==== DATA FOR REVIEW ====

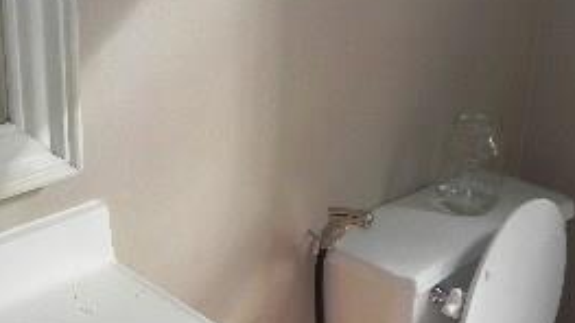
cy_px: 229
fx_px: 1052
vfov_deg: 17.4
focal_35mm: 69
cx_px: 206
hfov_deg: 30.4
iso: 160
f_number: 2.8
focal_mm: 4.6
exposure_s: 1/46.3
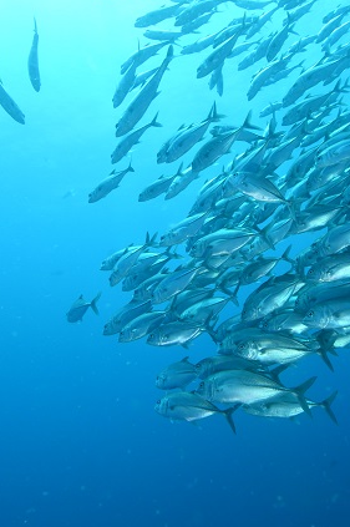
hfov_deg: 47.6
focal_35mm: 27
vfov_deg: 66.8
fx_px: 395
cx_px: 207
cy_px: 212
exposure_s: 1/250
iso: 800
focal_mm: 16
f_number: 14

====
==== DATA FOR REVIEW ====

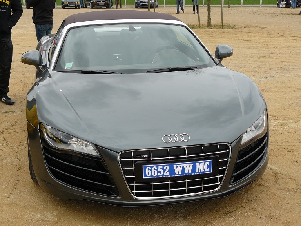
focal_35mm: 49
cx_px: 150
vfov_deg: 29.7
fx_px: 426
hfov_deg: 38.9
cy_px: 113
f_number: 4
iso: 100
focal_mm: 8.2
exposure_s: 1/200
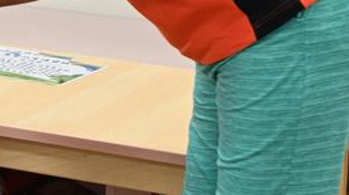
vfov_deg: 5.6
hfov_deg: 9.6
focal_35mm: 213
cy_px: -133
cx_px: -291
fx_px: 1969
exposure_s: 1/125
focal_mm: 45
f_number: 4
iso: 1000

====

→ TASK TO CARRY OUT
Out of the records above, return only the lines from the one with "focal_mm: 4.6" through the one with "f_number: 14", exactly, and none of the pictures.

→ TASK RESULT
focal_mm: 4.6
exposure_s: 1/46.3
hfov_deg: 47.6
focal_35mm: 27
vfov_deg: 66.8
fx_px: 395
cx_px: 207
cy_px: 212
exposure_s: 1/250
iso: 800
focal_mm: 16
f_number: 14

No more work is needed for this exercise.